### WHAT THIS EXERCISE ASKS
1: According to the interview on Israel's strategic situation, who asked the interviewee how, as a historian, they view that situation?
2: Write a continuation of the interview on Israel's strategic situation, picking up after its final sentence.

You’re saying things that won’t register in Israel. Here in Tel Aviv the sky is blue, the beaches are filled and there isn’t a cloud on the horizon.

“I’ll tell you a story. President Obama’s national security adviser, Tom Donilon, asked me how, as a historian, I view Israel’s strategic situation. I told him that in terms of the spectrum of threats facing us, in the best case, it’s May 1967 and in the worst case, we’re at May 1948. It’s hard for me to point to any moment in our history when we faced so many threats simultaneously. The upheavals in Egypt, the question of Jordan’s stability, Syria, 70,000 Hezbollah rockets, Hamas’ long-range rockets, terrorists in the Sinai Peninsula – and above all that, the colossal Himalaya of the Iranian nuclear threat that casts a shadow over everything.

“But geopolitically, I told Donilon, our situation is better than it has been at any point in history. The alliance with the United States, the membership in the OECD, our relations with China and India, relations with the former Warsaw Pact nations, the state of our economy and our military. In 1948 and 1967, the Israeli public saw the hostile forces massing at the borders. In comparison, the Iranian threat is abstract. What’s happening is far away and hidden and hard to understand – but it’s a genuine existential danger to the country. This is what makes it hard for the prime minister. Precisely that complacency that you describe – that derives from Israel’s success and strength – is making Netanyahu’s mission even harder than the missions that Ben-Gurion and Eshkol faced.”

To be able to face Iran and hold its own in a tumultuous Middle East, Israel needs a close alliance with the U.S. What is the situation on the American front? What’s the good news, and what’s the bad news?

“The rate of American support for Israel is currently at an all-time high. There hasn’t been this much sympathy for Israel since the First Gulf War. Most Americans view Israel as an important ally, and some would even be willing to send military forces to defend it. But we can’t fall into complacency. When I come to Jerusalem, I always say that I’m the bearer of bad news. Among the American elite, our situation is not good. The media tends to be critical, as does a significant portion of the academic world. The communities that are on the rise in America are Latinos, blacks and gays, who do not have historic ties with the State of Israel.

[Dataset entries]
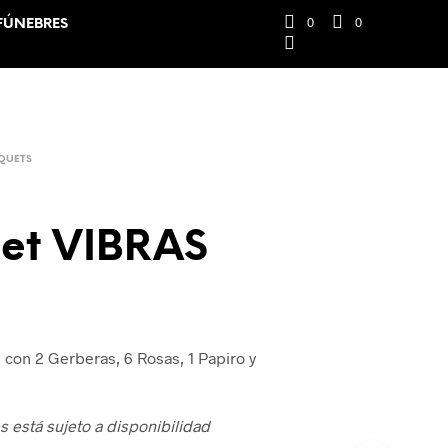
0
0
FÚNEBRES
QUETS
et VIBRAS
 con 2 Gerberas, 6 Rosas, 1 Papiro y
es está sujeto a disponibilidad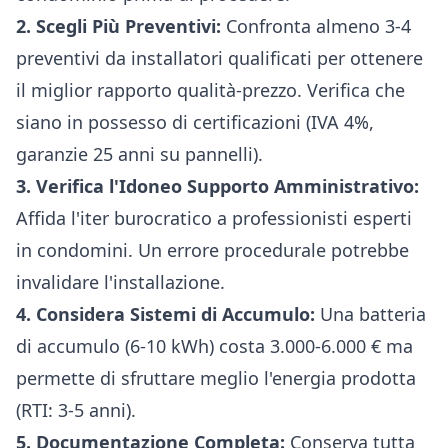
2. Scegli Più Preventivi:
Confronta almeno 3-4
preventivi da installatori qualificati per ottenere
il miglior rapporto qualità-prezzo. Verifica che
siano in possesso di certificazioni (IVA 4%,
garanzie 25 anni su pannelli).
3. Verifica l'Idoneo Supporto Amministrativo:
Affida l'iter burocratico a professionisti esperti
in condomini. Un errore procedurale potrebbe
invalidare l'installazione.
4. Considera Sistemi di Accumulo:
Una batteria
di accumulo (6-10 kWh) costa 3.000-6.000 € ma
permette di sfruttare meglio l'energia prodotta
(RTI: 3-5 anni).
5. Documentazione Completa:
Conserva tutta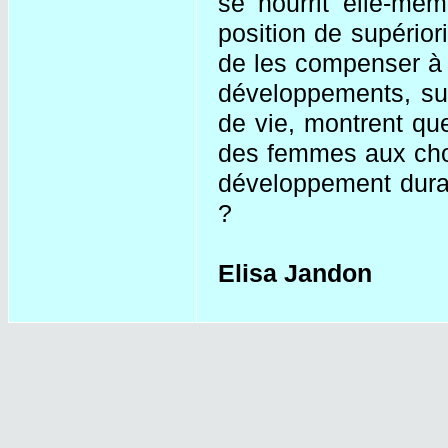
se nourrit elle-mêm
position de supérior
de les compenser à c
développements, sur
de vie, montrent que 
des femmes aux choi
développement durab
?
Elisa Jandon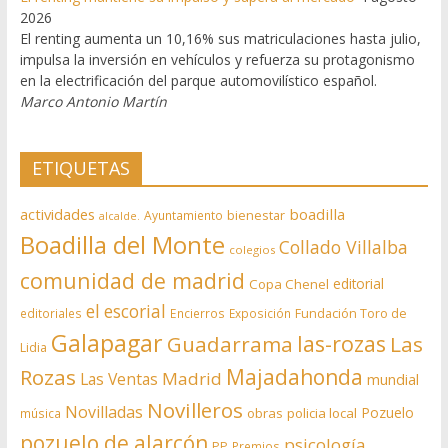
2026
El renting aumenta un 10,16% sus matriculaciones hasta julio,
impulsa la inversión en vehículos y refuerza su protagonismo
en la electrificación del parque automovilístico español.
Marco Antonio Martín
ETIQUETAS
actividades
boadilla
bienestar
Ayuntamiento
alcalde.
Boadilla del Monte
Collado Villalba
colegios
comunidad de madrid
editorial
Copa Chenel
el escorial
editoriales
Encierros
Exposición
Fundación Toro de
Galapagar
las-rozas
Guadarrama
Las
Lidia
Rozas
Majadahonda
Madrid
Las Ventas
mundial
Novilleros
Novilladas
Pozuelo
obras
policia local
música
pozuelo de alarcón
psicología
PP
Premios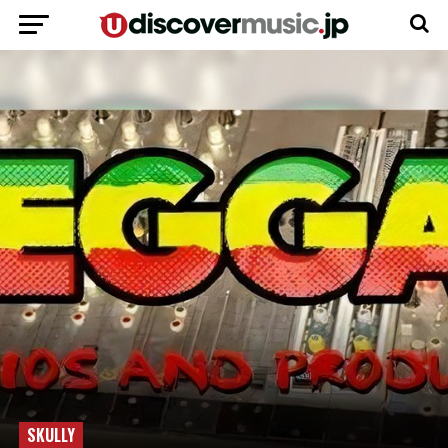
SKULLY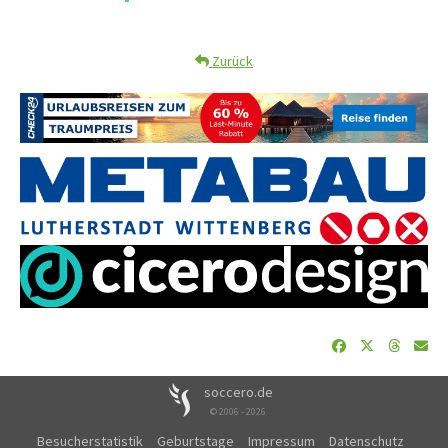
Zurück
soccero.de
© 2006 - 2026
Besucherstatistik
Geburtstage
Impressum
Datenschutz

### ANSWERS FOR THE EXERCISE
1: Tom Donilon, President Obama's national security adviser.

2:
“And besides that, there is a great weariness now in America that is leading to a kind of neo-isolationism. In the past decade, this great nation has been through two difficult wars and a traumatic economic shakeup. So you have this exhaustion and cutbacks in the defense budget and a shrinking of the military and an aversion to any more overseas intervention. Lawmakers are asking why send money to Egypt or the Palestinians rather than invest that money in a new bridge. Americans are tired of the Middle East. They don’t want to hear about it, and they don’t want to know what is happening in Egypt and Syria and Iran. And what I am compelled to repeat here over and over is that when the helicopters took off from the Saigon embassy in 1975, the Vietcong did not chase the Americans all the way to Fifth Avenue. But it won’t be the same with the Middle East. You can’t run away from the Middle East, because if you run away from the Middle East, the Middle East will come running after you. I think President Obama understands this. Secretary of State [John] Kerry certainly understands this. But a mood of weariness and isolationism is making it difficult for them. America in 2013 is an America that is tired of the Middle East.”

If so, then the likelihood of an American operation in Iran is basically nil.

“It’s a paradoxical situation. The three leading newspapers in America – the New York Times, Washington Post and Wall Street Journal – support intervention in Syria, for instance, even though just 17 percent of the American public supports it. But in operative terms, the challenge involved in intervening in Syria is much more complicated than intervention in Iran.”

So what you’re basically telling me is that an American operation in Iran that removes the existential threat to us and removes a strategic threat to the U.S. could be a surgical operation, while an American operation in Syria could create a war situation that wouldn’t lead anywhere.

“You said it. I cannot refer to this matter. All I can say is, it’s an ironic situation.”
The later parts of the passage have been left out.